To answer that you need to take a look at exactly what it was that did change. When I search in Google now for questions that were asked on Stack Overflow, at least for the queries I checked, I now see SO ranking instead of sites that scrape their content. This is of course how it should be, and the main concern that the people from that community were
bitching giving feedback about to Matt. Stack Overflow is, as I mentioned, the site that was co-founded by Jeff Atwood, who is the author of the much quoted post that generated quite a bit of buzz about Google’s decline in quality. Many of the frequenters of Stack Overflow are also regulars on Hacker News which (not so) coincidentally Matt decided to hold a good portion of the discussion about these changes, both before and after they were implemented. While the HN and SO communities in and of themselves might be tiny compared to the web as a whole, the fact is that their voices do carry within the online community. Start buzz there about Google showing quite a bit of improvement and it has a very good chance of spreading, even if the data set demonstrating that is overall quite small. Add to that the fact that Richard Rosenblatt, CEO of Demand Media knows that the changes aren’t targeted at his company (and when asked if Google had discussed the changes with him, replies “I can’t comment on that.”), and then toss in Jason Calacanis’s ingratiating comments on Matt’s blog post about the changes going live:
It was clear that Mahalo was getting grouped into the “content farm” space… – Jason Calacanis
No kidding? Really? Past tense there, eh Jason?

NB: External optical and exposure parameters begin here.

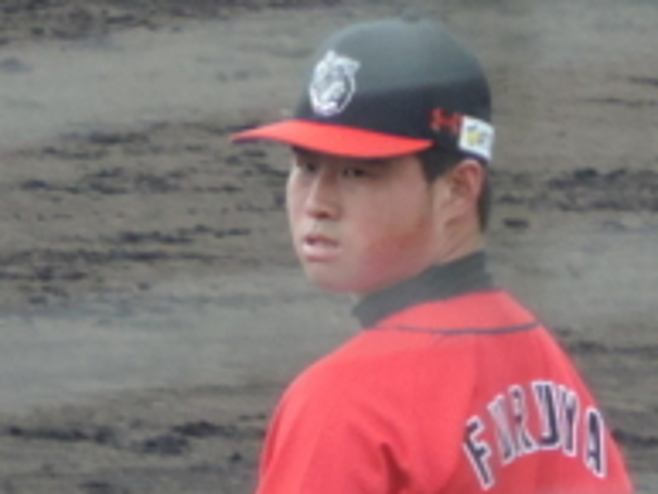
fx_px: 55083
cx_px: 245
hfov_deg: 0.7
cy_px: 988
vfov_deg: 0.5
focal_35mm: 2896
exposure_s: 1/320
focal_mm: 124.8
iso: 400
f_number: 5
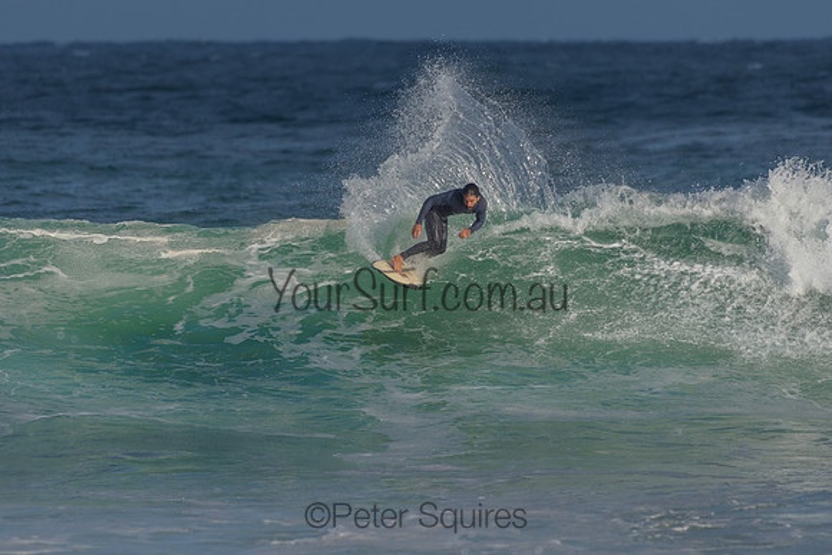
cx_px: 389
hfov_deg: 3.4
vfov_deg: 2.2
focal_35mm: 613
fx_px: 14160
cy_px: 246
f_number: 5.6
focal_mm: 500
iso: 125
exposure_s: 1/2000
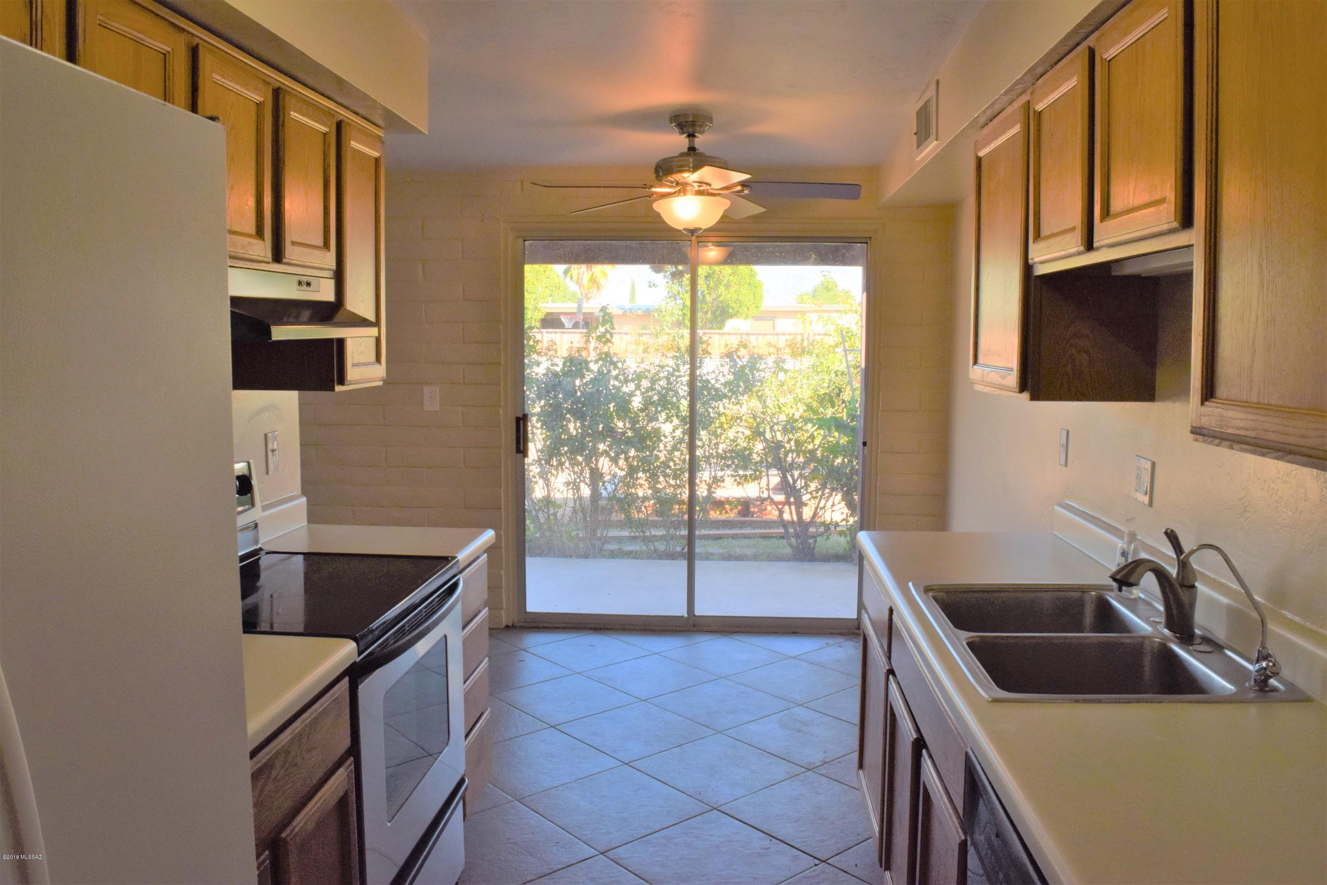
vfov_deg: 47.9
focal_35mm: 27
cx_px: 664
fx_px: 995
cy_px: 442
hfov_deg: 67.4
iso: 400
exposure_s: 1/200
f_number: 10
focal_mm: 18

So Matt loosely ties the concepts of “content farms” and “scrapers” together in a blog post on the official Google Blog, and claims that they are taking action against them. He then announces a change that appears to only affect scraper sites, and furthermore only those scraping a specific dissatisfied community, publicly thanks that community for their help, and then doesn’t mention the phrase “content farm” again. Even though the changes were practically non-existent, there is a good chance that the overall impression from those who don’t look too closely is that action was indeed taken, and that if what were formerly referred to as content farms are still ranking well, then obviously they must be there for a reason.

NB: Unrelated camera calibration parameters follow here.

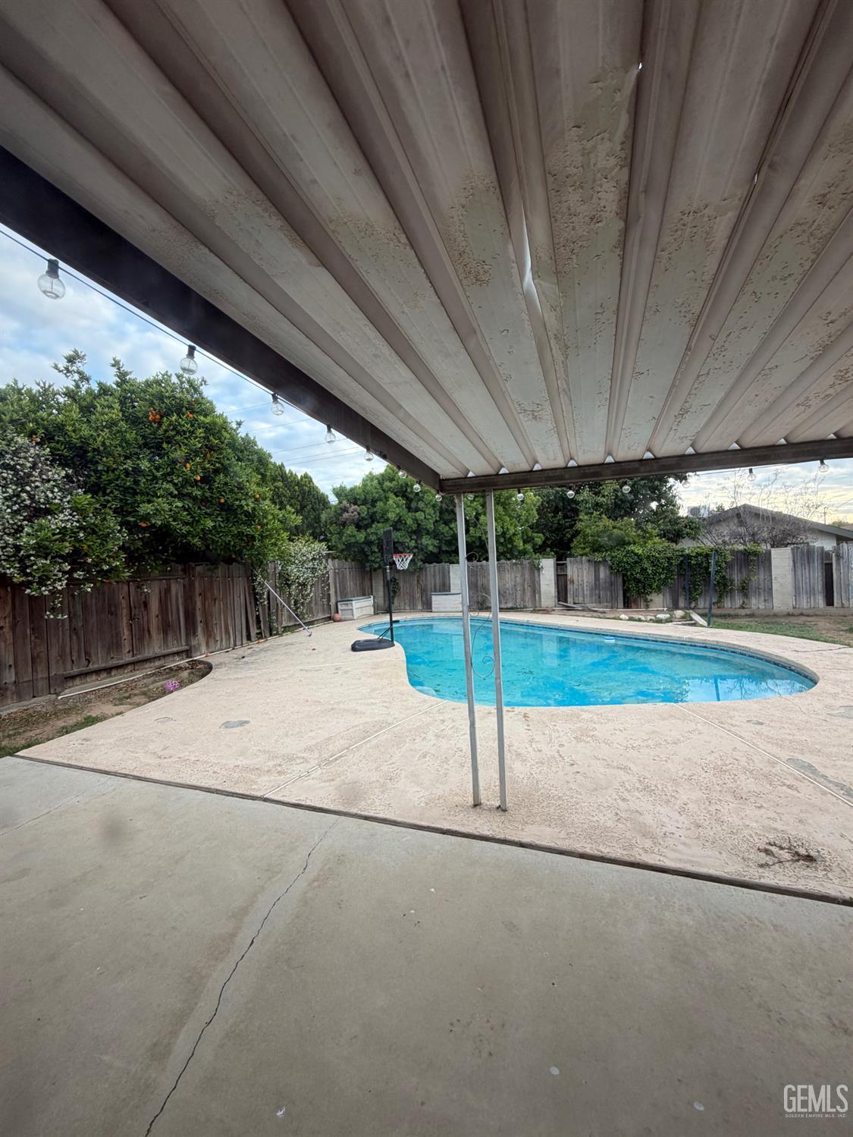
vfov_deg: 102.0
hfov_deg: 85.7
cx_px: 426
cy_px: 568
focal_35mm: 14
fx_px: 460
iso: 50
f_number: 2.2
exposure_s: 1/121
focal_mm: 2.22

From a strategic standpoint it’s actually rather clever. If I were Google and I needed to conceal special relationships I had with companies (especially if I was thinking that the FTC might want to get involved in my business) then I too would probably try very hard to sway the public opinion about the labels attached to the sites those companies owned, and shift the focus to something I could fix without caring about the damage, and then crowd source a tech community to help spread the impression that things were better. Most people probably won’t even pay enough attention to notice.